| Bug #24341 | Performance problem when using ORDER BY in fulltext query | ||
|---|---|---|---|
| Submitted: | 15 Nov 2006 18:28 | Modified: | 21 Nov 2006 16:37 |
| Reporter: | Friedemann Buergel | Email Updates: | |
| Status: | Not a Bug | Impact on me: | |
| Category: | MySQL Server: Optimizer | Severity: | S5 (Performance) |
| Version: | 4, 5 | OS: | Any (All) |
| Assigned to: | CPU Architecture: | Any | |
| Tags: | fulltext, order by, sort | ||
[21 Nov 2006 16:37]
Valeriy Kravchuk
Sorry, but this is a documented limitation of MySQL optimizer. Please, read the manual (http://dev.mysql.com/doc/refman/5.0/en/order-by-optimization.html): " In some cases, MySQL cannot use indexes to resolve the ORDER BY, although it still uses indexes to find the rows that match the WHERE clause. These cases include the following: ... - The key used to fetch the rows is not the same as the one used in the ORDER BY: SELECT * FROM t1 WHERE key2=constant ORDER BY key1; ..." So, even separate index on date column will not help. We have to use workarounds, like those you described.

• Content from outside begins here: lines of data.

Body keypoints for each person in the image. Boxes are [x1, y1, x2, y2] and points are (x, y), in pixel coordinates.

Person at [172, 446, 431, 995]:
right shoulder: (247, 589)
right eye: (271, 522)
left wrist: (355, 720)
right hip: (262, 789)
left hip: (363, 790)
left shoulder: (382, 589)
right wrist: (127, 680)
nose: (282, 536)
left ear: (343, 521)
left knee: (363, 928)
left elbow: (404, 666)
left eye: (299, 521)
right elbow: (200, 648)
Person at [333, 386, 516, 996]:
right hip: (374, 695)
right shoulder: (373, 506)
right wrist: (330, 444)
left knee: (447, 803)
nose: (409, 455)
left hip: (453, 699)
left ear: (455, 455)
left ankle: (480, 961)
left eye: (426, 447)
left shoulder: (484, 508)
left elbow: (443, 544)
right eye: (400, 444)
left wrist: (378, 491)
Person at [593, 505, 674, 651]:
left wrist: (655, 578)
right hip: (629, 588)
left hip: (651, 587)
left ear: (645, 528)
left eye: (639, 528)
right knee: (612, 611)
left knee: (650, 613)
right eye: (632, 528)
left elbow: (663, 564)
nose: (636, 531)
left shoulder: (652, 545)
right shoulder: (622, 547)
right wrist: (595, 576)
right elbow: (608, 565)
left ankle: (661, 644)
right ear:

Description: A heavy performance problem comes up when querying large tables with a fulltext and other columns as soon as ORDER BY is used. The source of the problem seems to be * that querying a large number of rows in fulltext mode is slow even when an index is used * and that using ORDER BY forces mysql to calculate the complete list of hits for the fulltext column even when the query asks only for a small number of rows. How to repeat: Lets say we have a table with just one text and one date column (called text and date). The table has a fulltext index on the text column. On a table with about 30k rows and texts of 15kB average size the query SELECT * FROM mytable WHERE MATCH (text) AGAINST ('someword' ) ORDER BY date LIMIT 10 will produce the effect: When the number of hits in the text column is about 10k, the query will take about 10 seconds on an average class server. Suggested fix: It is possible to circumvent the problem, but only in a cumbersome fashion. In the above example, an additional column could be added that holds an extract of the date coded as keywords. The number of rows can then be reduced by adding something like AND MATCH (date2) AGAINST ( 'datekey200611' ) in order to reduce the total number of matches (say from 10k to about 100). Adding additional AND criteria one just has to take care that these match the results that would come first in the ORDER BY order. The method is therefore not limited to the date column case. But it is cumbersome, especially since the additional criteria may limit the final number of results below the desired amount. Therefore it would be very desirable to have mysql server solve the problem internally. The circumvention described could give a hint on how to address the issue.